A neighbour saw the smoke and he panicked too! He didn’t want a fire getting into his crop. He quickly hooked up a plough to his tractor and drove straight over the top of the boundary fence. He was not going to waste time driving around the road. When he got to the fire, he dropped his plough and made a fire break around the crop. We were then able to quickly bring the fire under control. It was exhausting.
On reflection, I learnt the following truth. The best safety in a fire, is to be where the fire has already been. In the last days the fire of God’s wrath must finally deal with sin and rebellion. Our only safety is to be where that fire has already raged. The fire of God’s wrath has been poured out on Christ and our eternal security depends on you trusting in that event.
Galatians 3:13 says, “Christ redeemed us from the curse of the Law, having become a curse for us—for it is written: ‘Cursed is everyone who hangs on a tree’—.” (NASB)
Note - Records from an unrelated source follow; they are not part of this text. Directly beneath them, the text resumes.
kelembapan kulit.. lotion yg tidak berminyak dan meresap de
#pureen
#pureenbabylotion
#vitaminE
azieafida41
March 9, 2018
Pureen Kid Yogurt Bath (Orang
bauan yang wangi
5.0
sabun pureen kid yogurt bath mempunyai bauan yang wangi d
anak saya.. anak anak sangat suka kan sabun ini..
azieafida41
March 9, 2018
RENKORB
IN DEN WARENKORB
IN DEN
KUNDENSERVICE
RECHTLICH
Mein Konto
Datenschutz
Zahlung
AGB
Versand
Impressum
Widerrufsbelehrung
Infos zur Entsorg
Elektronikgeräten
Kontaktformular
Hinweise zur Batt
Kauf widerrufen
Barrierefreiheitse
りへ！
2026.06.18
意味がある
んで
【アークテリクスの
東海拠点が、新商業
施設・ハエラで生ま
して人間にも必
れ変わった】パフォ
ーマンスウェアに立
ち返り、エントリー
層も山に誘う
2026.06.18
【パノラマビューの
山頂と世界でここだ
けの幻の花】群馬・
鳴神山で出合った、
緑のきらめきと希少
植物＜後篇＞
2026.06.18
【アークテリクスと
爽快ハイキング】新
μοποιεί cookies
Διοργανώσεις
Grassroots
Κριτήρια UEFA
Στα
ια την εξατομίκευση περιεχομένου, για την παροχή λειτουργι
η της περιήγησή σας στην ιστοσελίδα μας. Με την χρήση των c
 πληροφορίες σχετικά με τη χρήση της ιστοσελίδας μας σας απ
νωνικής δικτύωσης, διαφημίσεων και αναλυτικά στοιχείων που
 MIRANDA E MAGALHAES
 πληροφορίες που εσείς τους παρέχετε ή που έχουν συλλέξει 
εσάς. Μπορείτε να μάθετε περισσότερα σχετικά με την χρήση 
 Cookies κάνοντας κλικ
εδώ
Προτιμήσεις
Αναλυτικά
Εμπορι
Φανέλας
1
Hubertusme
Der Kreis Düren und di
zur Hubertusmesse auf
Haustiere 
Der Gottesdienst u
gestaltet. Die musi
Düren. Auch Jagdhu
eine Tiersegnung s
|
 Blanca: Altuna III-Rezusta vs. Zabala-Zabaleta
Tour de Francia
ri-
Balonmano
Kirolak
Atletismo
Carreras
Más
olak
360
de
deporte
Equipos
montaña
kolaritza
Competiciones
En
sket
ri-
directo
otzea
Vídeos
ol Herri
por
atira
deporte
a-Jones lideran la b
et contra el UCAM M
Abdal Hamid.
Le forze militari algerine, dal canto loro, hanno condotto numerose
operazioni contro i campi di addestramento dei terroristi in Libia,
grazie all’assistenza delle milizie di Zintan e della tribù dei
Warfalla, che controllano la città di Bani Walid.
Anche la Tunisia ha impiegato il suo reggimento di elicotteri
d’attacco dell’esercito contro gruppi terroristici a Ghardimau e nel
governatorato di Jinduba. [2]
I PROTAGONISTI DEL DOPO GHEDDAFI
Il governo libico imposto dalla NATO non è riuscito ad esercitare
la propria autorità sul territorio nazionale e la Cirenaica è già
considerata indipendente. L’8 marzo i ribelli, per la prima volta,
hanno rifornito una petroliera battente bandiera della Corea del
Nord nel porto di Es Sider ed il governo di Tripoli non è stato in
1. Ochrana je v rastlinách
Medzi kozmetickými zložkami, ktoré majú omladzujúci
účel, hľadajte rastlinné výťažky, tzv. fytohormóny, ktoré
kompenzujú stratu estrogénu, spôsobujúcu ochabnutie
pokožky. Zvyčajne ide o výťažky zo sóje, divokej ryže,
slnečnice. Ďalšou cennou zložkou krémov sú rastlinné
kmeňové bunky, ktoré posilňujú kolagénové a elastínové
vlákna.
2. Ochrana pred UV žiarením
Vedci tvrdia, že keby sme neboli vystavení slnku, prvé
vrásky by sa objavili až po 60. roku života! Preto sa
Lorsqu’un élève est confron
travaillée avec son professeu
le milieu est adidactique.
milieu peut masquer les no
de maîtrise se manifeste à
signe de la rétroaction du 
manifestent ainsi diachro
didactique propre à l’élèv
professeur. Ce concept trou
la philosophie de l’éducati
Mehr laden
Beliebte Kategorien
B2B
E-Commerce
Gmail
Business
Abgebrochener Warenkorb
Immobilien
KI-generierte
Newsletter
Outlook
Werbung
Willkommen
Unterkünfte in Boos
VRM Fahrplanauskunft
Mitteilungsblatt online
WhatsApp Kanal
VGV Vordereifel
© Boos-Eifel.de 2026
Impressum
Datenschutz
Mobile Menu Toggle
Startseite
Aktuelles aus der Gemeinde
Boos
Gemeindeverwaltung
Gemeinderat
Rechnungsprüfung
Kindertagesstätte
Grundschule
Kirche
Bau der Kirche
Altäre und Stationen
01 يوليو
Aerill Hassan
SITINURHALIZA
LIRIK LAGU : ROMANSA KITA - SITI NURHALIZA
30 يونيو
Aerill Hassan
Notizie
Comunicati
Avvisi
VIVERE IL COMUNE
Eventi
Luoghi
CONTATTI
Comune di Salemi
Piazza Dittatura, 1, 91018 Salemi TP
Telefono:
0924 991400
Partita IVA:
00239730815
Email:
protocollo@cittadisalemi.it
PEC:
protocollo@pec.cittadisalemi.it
The context of this verse reads like this: “For all who are of works of the Law are under a curse; for it is written: “Cursed is everyone who does not abide by all the things written in the book of the Law, to do them.” Now, that no one is justified by the Law before God is evident; for, “the righteous one will live by faith.” However, the Law is not of faith; on the contrary, “The person who performs them will live by them.” Christ redeemed us from the curse of the Law, having become a curse for us—for it is written: “Cursed is everyone who hangs on a tree”— in order that in Christ Jesus the blessing of Abraham would come to the Gentiles, so that we would receive the promise of the Spirit through faith.” Galatians 3:10-14 NASB
Your only safety in the grand climax of this world’s rebellion is to be where the fire of God’s wrath has already been – in Christ at the cross.